第32章 あわ
『明日は残りのお節をお母さんと作って…夜は、ぼーっとするかな。笑』
「…普通に寝るの?」
『周平もカズくんもいないし、寝ちゃうかな』
「あれ、カズマって…」
『台湾に行ってる』
「あぁ、そっか。 いつもは誰かいるの?」
『…いつも、か。 …家じゃないことも多いし、あまり毎年恒例がないかも。
だから、良いなって思う。毎年恒例の年末年始。こたつでみかん、日付変わるまでゲーム』
「…年末年始、日本で過ごすのが好きって言ってなかった?」
『…あ、うん、宮城だったり、千葉だったり。
おばあちゃん家の時はどっちもやっぱ賑やかだよね。
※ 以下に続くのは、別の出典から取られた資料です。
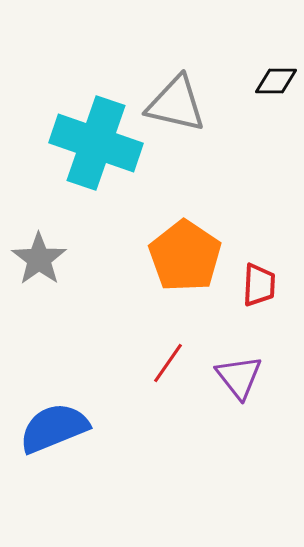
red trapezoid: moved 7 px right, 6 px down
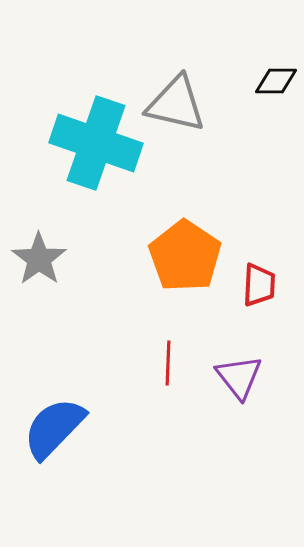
red line: rotated 33 degrees counterclockwise
blue semicircle: rotated 24 degrees counterclockwise
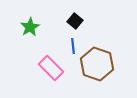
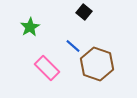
black square: moved 9 px right, 9 px up
blue line: rotated 42 degrees counterclockwise
pink rectangle: moved 4 px left
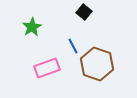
green star: moved 2 px right
blue line: rotated 21 degrees clockwise
pink rectangle: rotated 65 degrees counterclockwise
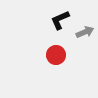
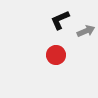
gray arrow: moved 1 px right, 1 px up
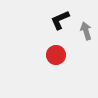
gray arrow: rotated 84 degrees counterclockwise
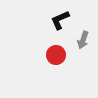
gray arrow: moved 3 px left, 9 px down; rotated 144 degrees counterclockwise
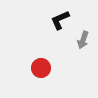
red circle: moved 15 px left, 13 px down
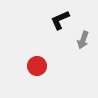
red circle: moved 4 px left, 2 px up
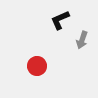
gray arrow: moved 1 px left
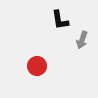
black L-shape: rotated 75 degrees counterclockwise
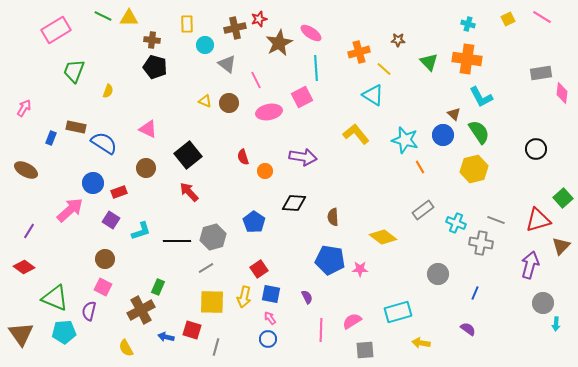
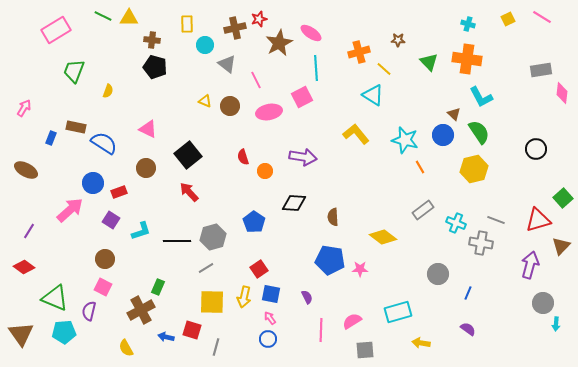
gray rectangle at (541, 73): moved 3 px up
brown circle at (229, 103): moved 1 px right, 3 px down
blue line at (475, 293): moved 7 px left
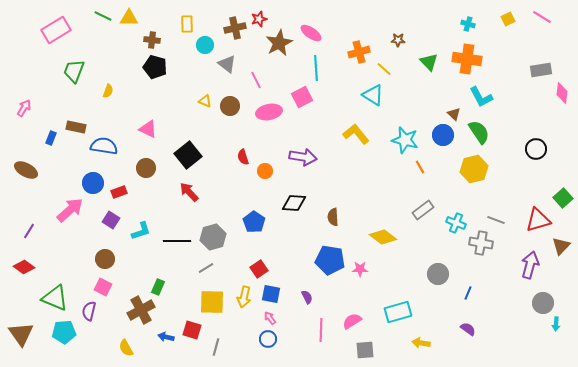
blue semicircle at (104, 143): moved 3 px down; rotated 24 degrees counterclockwise
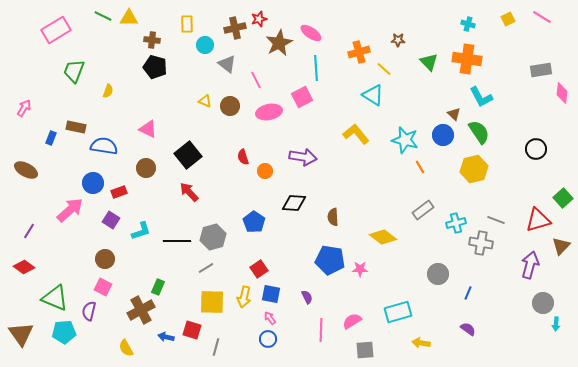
cyan cross at (456, 223): rotated 36 degrees counterclockwise
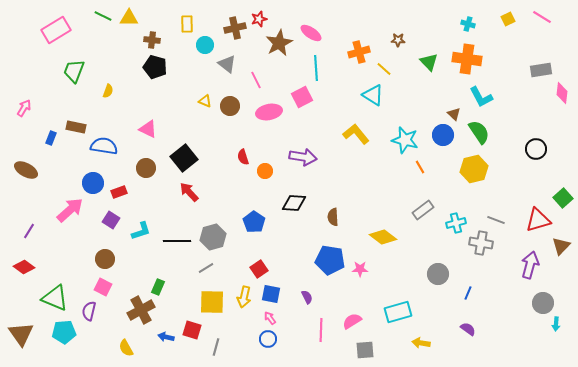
black square at (188, 155): moved 4 px left, 3 px down
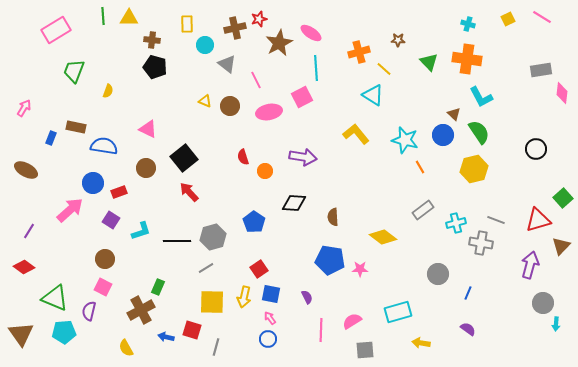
green line at (103, 16): rotated 60 degrees clockwise
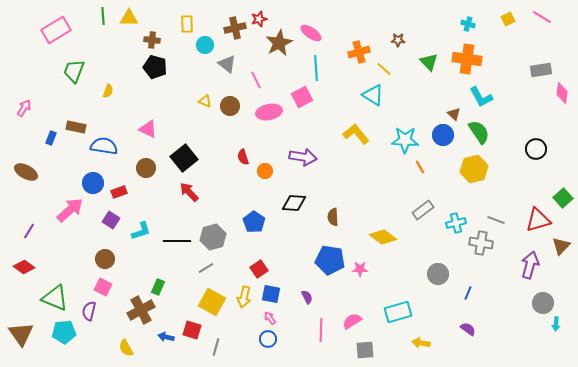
cyan star at (405, 140): rotated 12 degrees counterclockwise
brown ellipse at (26, 170): moved 2 px down
yellow square at (212, 302): rotated 28 degrees clockwise
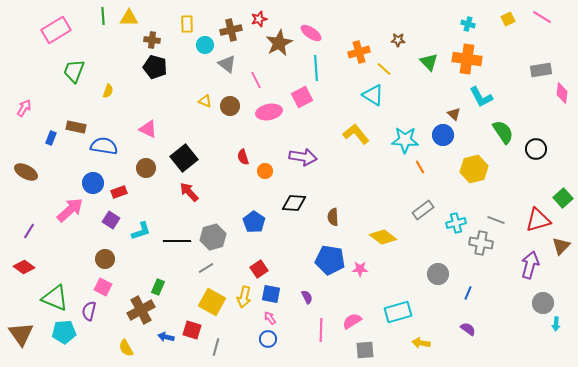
brown cross at (235, 28): moved 4 px left, 2 px down
green semicircle at (479, 132): moved 24 px right
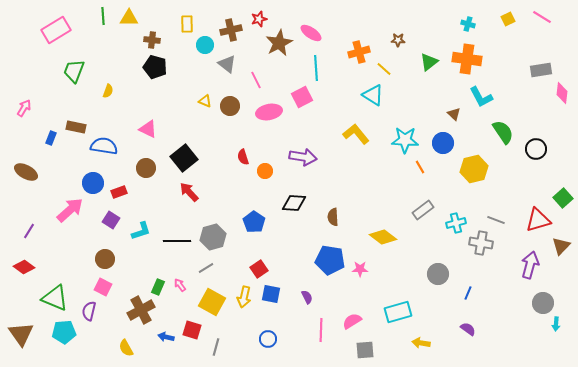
green triangle at (429, 62): rotated 36 degrees clockwise
blue circle at (443, 135): moved 8 px down
pink arrow at (270, 318): moved 90 px left, 33 px up
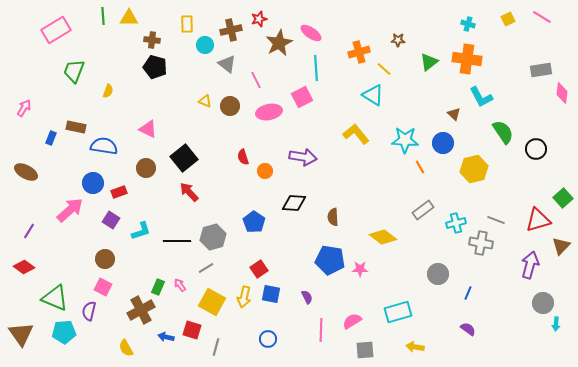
yellow arrow at (421, 343): moved 6 px left, 4 px down
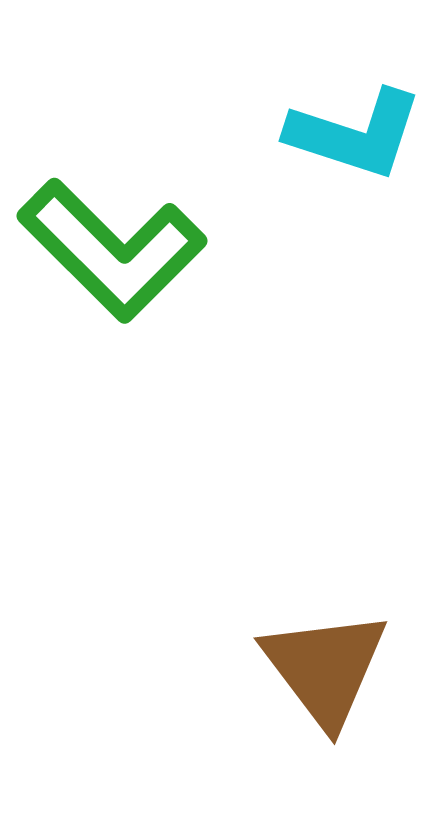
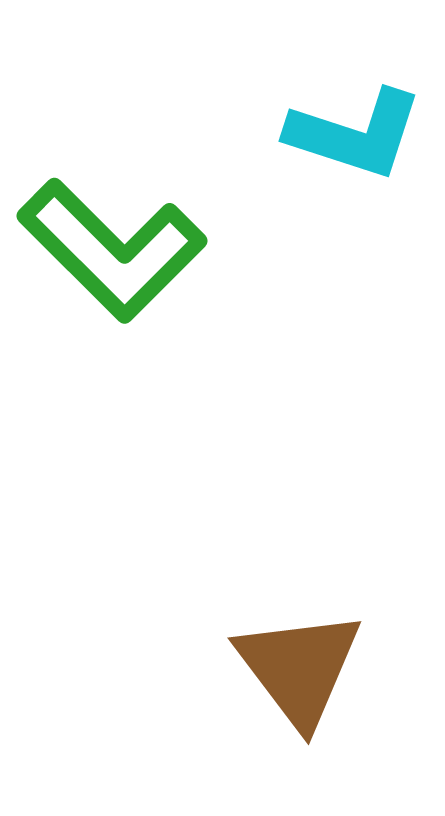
brown triangle: moved 26 px left
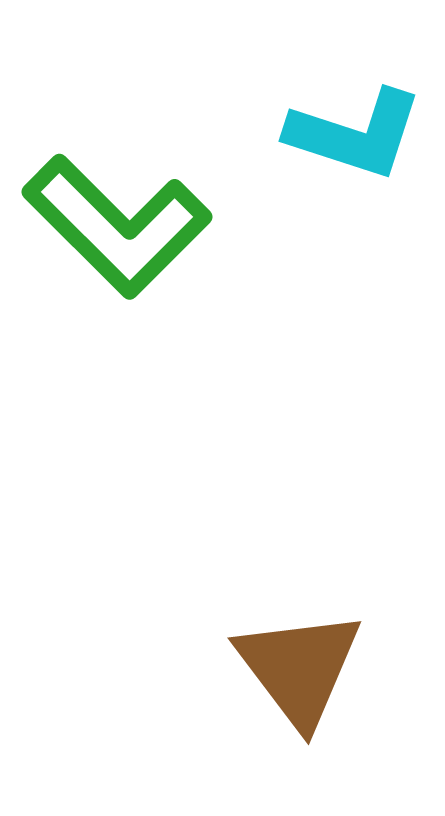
green L-shape: moved 5 px right, 24 px up
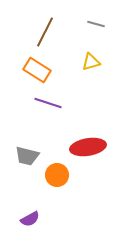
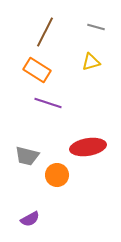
gray line: moved 3 px down
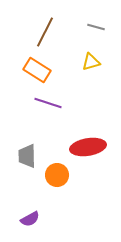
gray trapezoid: rotated 75 degrees clockwise
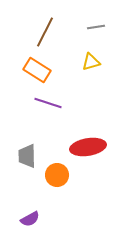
gray line: rotated 24 degrees counterclockwise
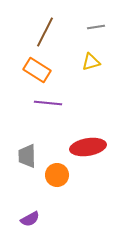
purple line: rotated 12 degrees counterclockwise
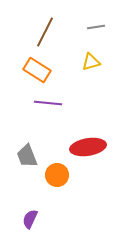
gray trapezoid: rotated 20 degrees counterclockwise
purple semicircle: rotated 144 degrees clockwise
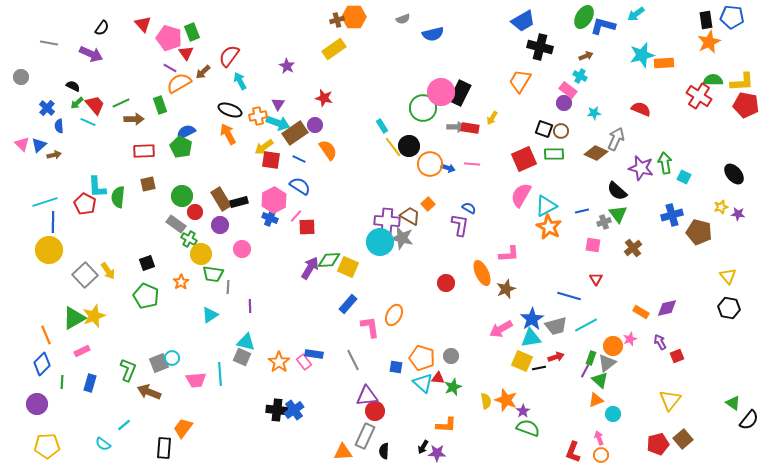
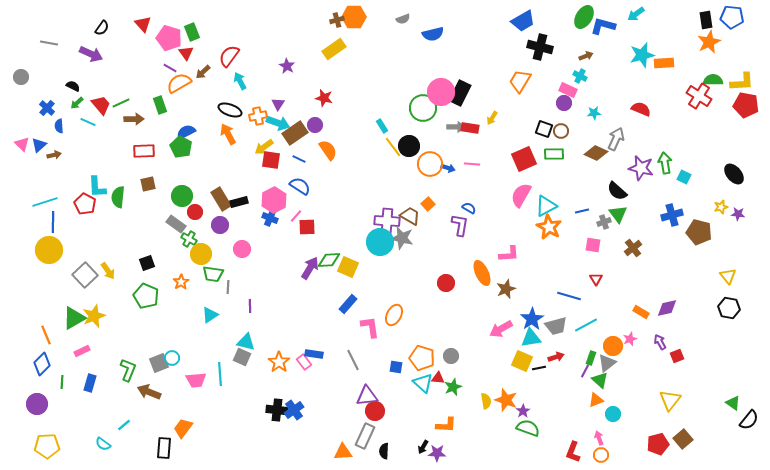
pink rectangle at (568, 90): rotated 12 degrees counterclockwise
red trapezoid at (95, 105): moved 6 px right
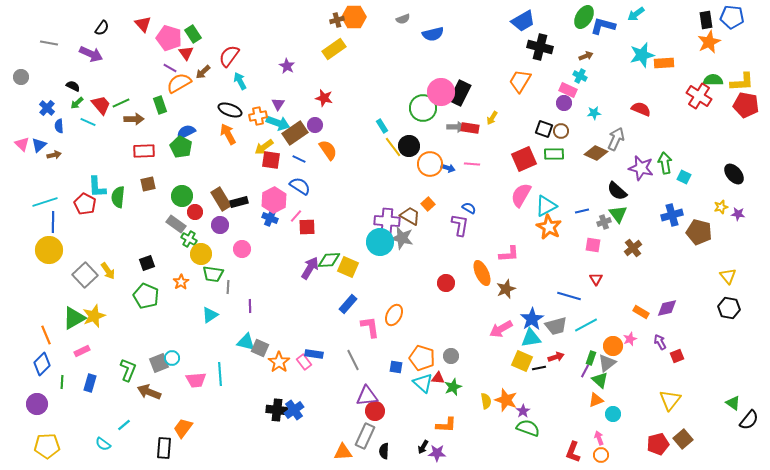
green rectangle at (192, 32): moved 1 px right, 2 px down; rotated 12 degrees counterclockwise
gray square at (242, 357): moved 18 px right, 9 px up
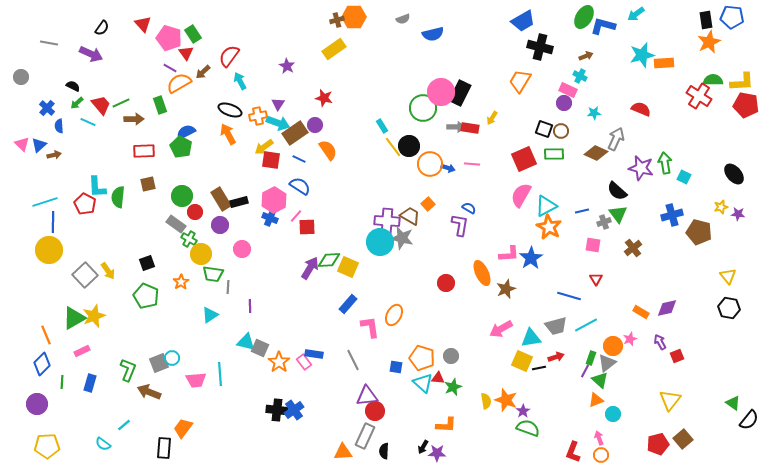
blue star at (532, 319): moved 1 px left, 61 px up
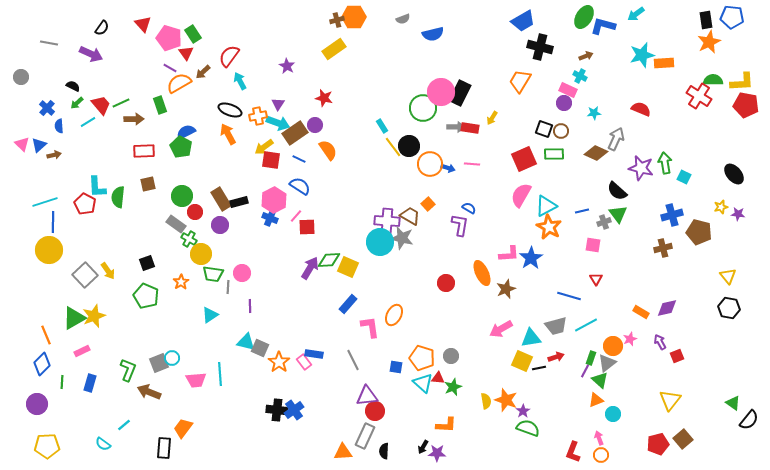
cyan line at (88, 122): rotated 56 degrees counterclockwise
brown cross at (633, 248): moved 30 px right; rotated 24 degrees clockwise
pink circle at (242, 249): moved 24 px down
好きだよ、日本で過ごすの。
でもなんだかんだ、海外にも数年に一回は行ってるからなぁ』
「…ふーん。 今年はおばあさん家は?」
『なんだろね?今年はお正月家族だけで過ごしてみよっか〜って。
でも結局、年明けサーフィンしたいしってことで明後日の夜には千葉に行くよ』
年末年始、やっぱりまだわたしたちは高校生で、
それぞれの家族と過ごす時間なのかなぁって思う。
なんとなく。 お泊まりしよっか、とはならない。
「…初詣は?」
『初詣は… おばあちゃん家の時はみんなで行ってたけど… ここではどうかな?』
「…一緒に行く?クロもいるけど」
『え!あ、うん!』
わぁ!嬉しい! 嬉しい嬉しい!
「毎年、クロが起こしに来る。…正月」
『…あぁ』
「昼過ぎまで寝てたいんだけど、10時くらいに。…で、初詣いく」
『…そっか』
「去年…じゃなくて今年、クロが言ってた。来年は穂波が日本居たら一緒に来ようって」
『…わぁ いいのかな、いいのかな』
研磨くんとクロさんの毎年恒例にわたしが参加してもいいのかな
「歩いていける小さい神社だけど… 一本逸れた通りに甘味処があって、正月もあいてる」
『………』
甘味処… なんて甘美な響き…
「…着物着る?」
『あ、うん。お正月は、着る。 あれ、大袈裟かな? 隣歩くのいや?』
「…笑 そんなわけないじゃん。 楽しみにしてる」
『…ん、よかった』
「…じゃあ、また時間とかは電話する。 …良いお年を」
『うん、研磨くんも良いお年を!』
電車を降りて研磨くんに手を振る。